If there is anything I did wrong, it was my daughter’s first feis! Yet somehow, we still survived it!
My daughter’s first feis was in April 2012. Instead of picking something close to home, where we would have other, more experienced parents to ask for help, I used it as an excuse to go visit friends in New England. I packed up four children and spent 8 hours on the train to Rhode Island.
I wasn’t nervous about it until two days before leaving for the feis, when some of the other mothers started telling me about their first experiences, noting how they were so scared they were throwing up, etc. After that conversation, I convinced myself I wasn’t nearly as nervous as I should be, so I ratcheted it up a few notches. I had to bring all four children to the feis by myself, and my three year old, probably reacting to my stress, decided to repeatedly throw himself down in the middle of the hall filled with hundreds of people and scream. I had no idea how to put my daughter’s school uniform on correctly.

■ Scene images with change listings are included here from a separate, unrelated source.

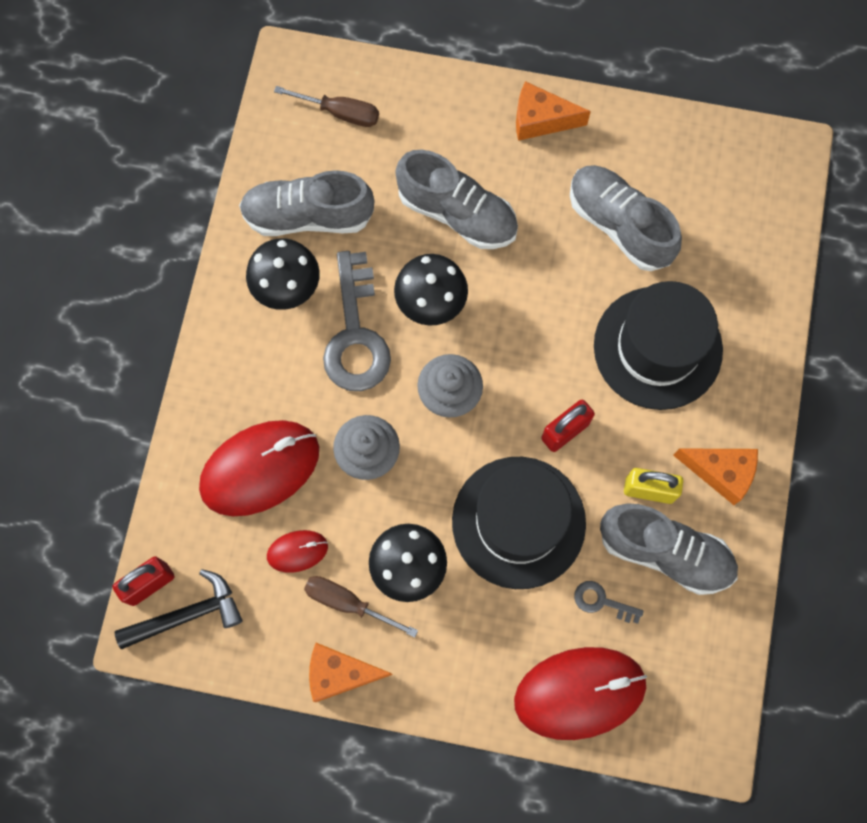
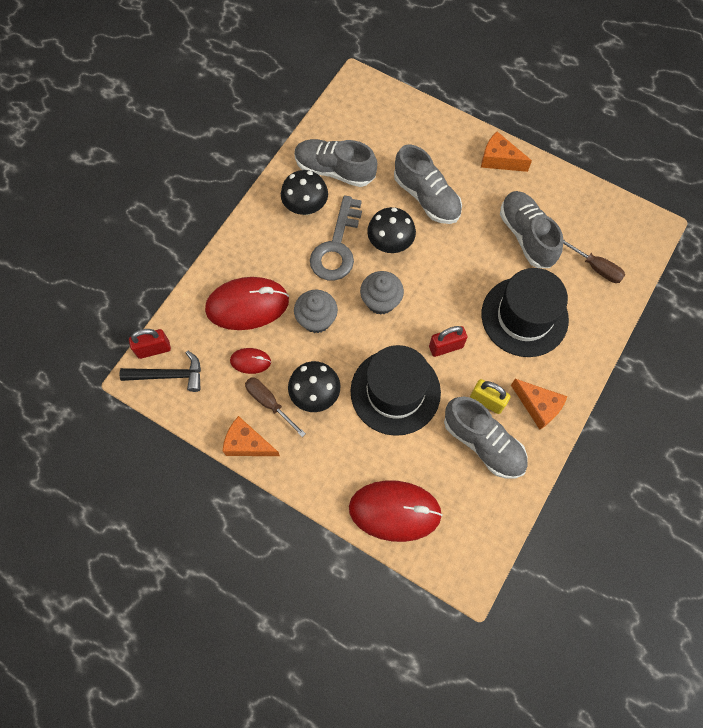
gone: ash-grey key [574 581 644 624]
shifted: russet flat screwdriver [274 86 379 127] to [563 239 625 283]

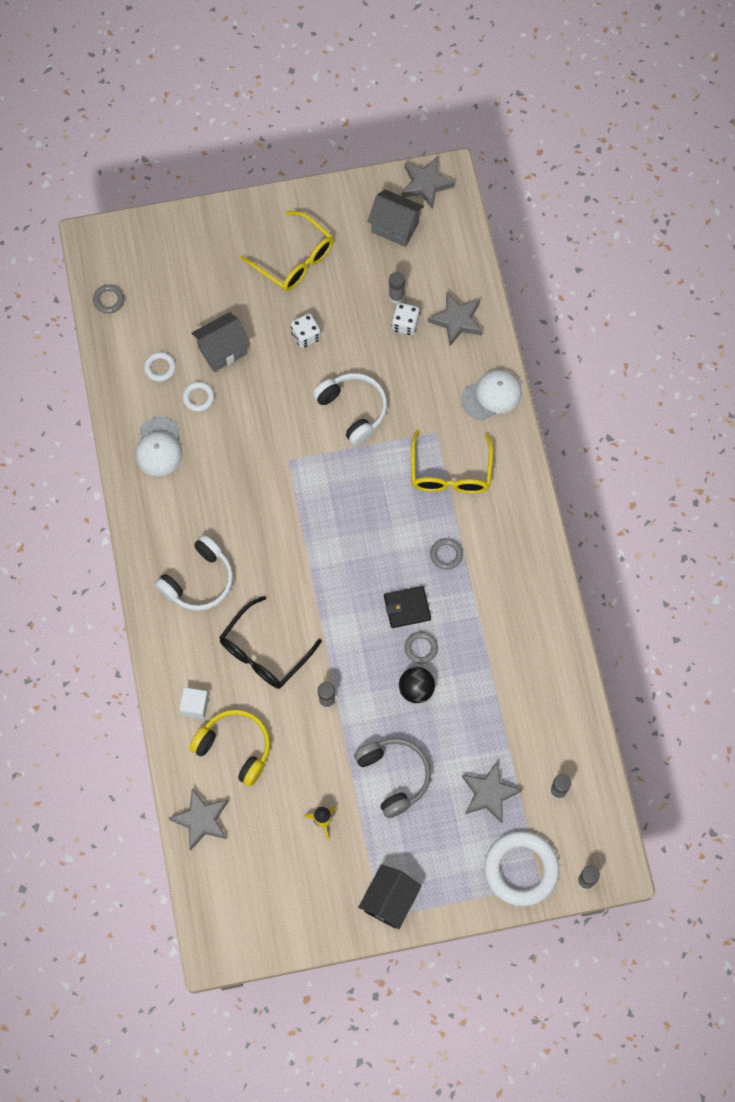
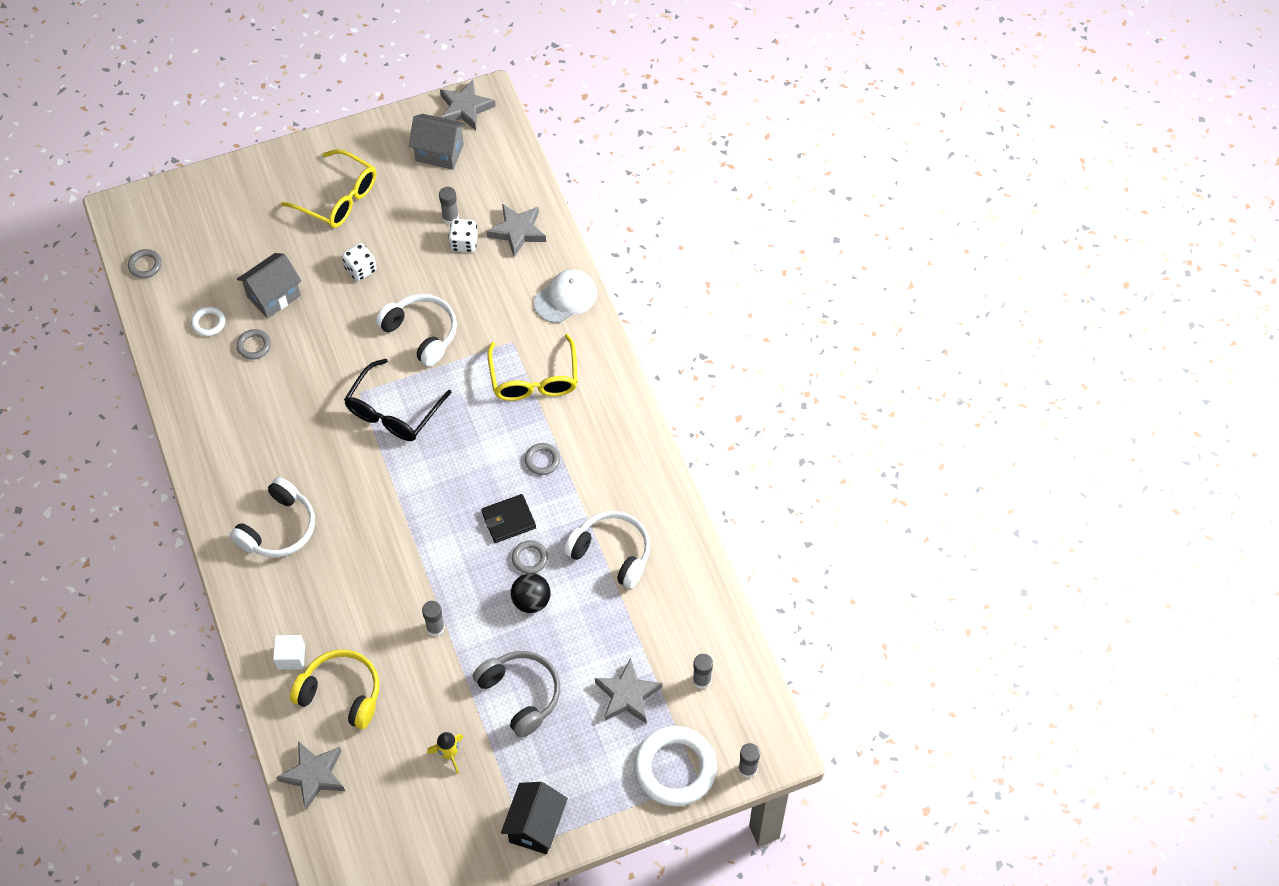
gone: pure white peaked cap [135 416 182 476]
new: pure white over-ear headphones [564 511 650 589]
shifted: jet-black spectacles [219 596 322 689] to [344 359 452 441]
repainted: pure white torus [183 382 214 412] to ash-grey torus [236 329 271 360]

I probably looked crazy trying to drag those kids around the feis, wide eyed and frantically searching for the stage, and generally trying to figure out what the heck we were supposed to be doing.

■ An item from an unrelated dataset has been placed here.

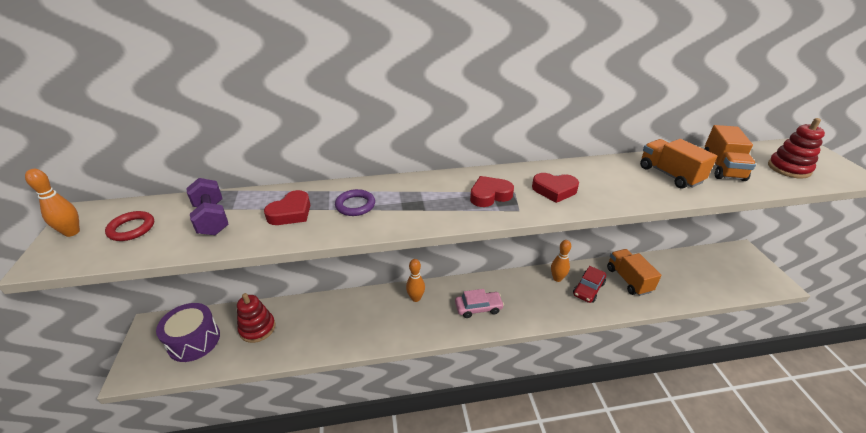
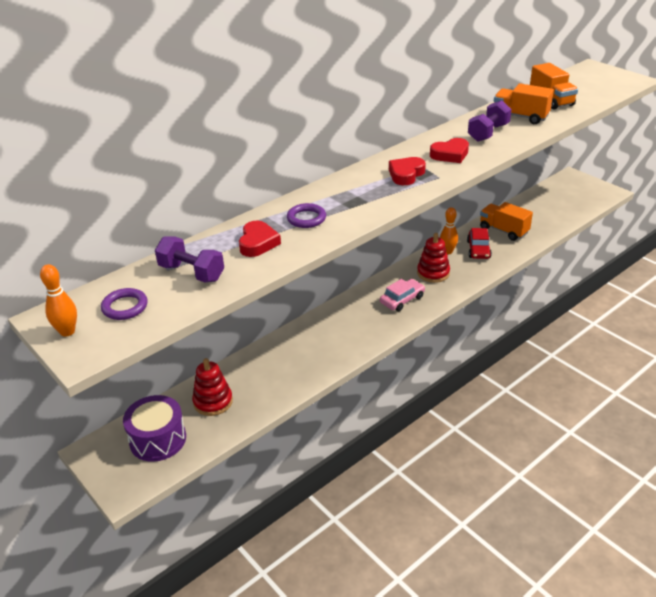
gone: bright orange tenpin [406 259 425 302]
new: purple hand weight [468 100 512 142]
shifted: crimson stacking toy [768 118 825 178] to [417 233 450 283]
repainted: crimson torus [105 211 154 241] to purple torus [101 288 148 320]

In spite of everything, we made it through the feis, my daughter placed third in treble jig, and we even decided to continue competing!
I put this list together with the information I wish I had when I set off for my first feis.
1. REGISTER EARLY
Registering for feiseanna usually begins well in advance. For example, I just registered in late July 2012 for a feis that won’t take place until the end of October. You will register for most feiseanna online, though there are some that you will need to mail your registration in for. There are three main websites by which you will register:
I found it easiest to just take a few minutes and register on all three sites at once. You can also sign up for email alerts when feiseanna open up for registration. I would also recommend reading the message boards for your region, as someone usually posts notices when feiseanna open up for registration, when the stage schedule comes out, etc. For a link to your region’s message board, please see the resources page.
2. HAVE YOUR SCHEDULE
The stage schedules are usually released about a week prior to the feis. You will want to print out at least one copy. I’m a little crazy, so I usually bring two. At the feis, you will live and breathe by that schedule.
3. PACK THE NIGHT BEFORE
My dancer packs her stuff in wheeled carry-on luggage. Here is what we always bring:
- Sock glue
- Cover up to cover the clothes when your dancer gets hungry
- Change of clothes
- Safety pins and/or ribbon for attaching your competitor number
- Hair tools (hair bands, bobby pins)
- Hair spray and gel
First Aid Kit:
- Blister protection
- Ace bandages
- Chemical ice pack
- Pain medication (This goes for the feis parent as well. Stress headaches happen!)
- Snacks and water
4. THE MORNING OF…
Expect to get to the feis early. It is always more crowded than you think it will be! When you get there, check-in and get your competitor number. Then make your final preparations and costume adjustments and have your dancer start warming up. There is usually a designated area for practicing hard shoes.
It is always a guessing game as to when your dancer will compete. You will need to get to the stage early and continually check the schedule vs. the dances posted at the stages. There are three steps for any dance:
- Check in – 2 dances prior to your scheduled dance. You will need to have your dancer head over to the stage manager to check in.
- Next – 1 dance prior to your scheduled dance. Your dancer will be sitting in a designated area waiting to go on stage. There are specific rules for behavior while waiting, so make sure your dancer knows them.
- Now – Your dancer will be led onstage to compete, usually in groups of three.
It is also important to note that you may have to monitor more than one stage. I have never had this happen, but sometimes there will be an overlap, meaning you will be competing on one stage when they start a dance your are scheduled to compete in on another stage. This is more likely when your dancer is competing at different levels in different dances. I have been told that if that happens, the parent needs to go over to the other stage manager, explain the situation, and ask them to hold the competition.
After you have completed your dance, it usually takes a few minutes before the scores are posted. There is usually a designated posting area, and sometimes it is hard to find. If your dancer is listed, it means they placed in that dance. Head off to the award’s table and start collecting those medals and trophies.
Here is a link I found helpful:
Most important of all, remember to enjoy yourself! It’s not important whether you place, it’s all about having the courage to get up there and dance!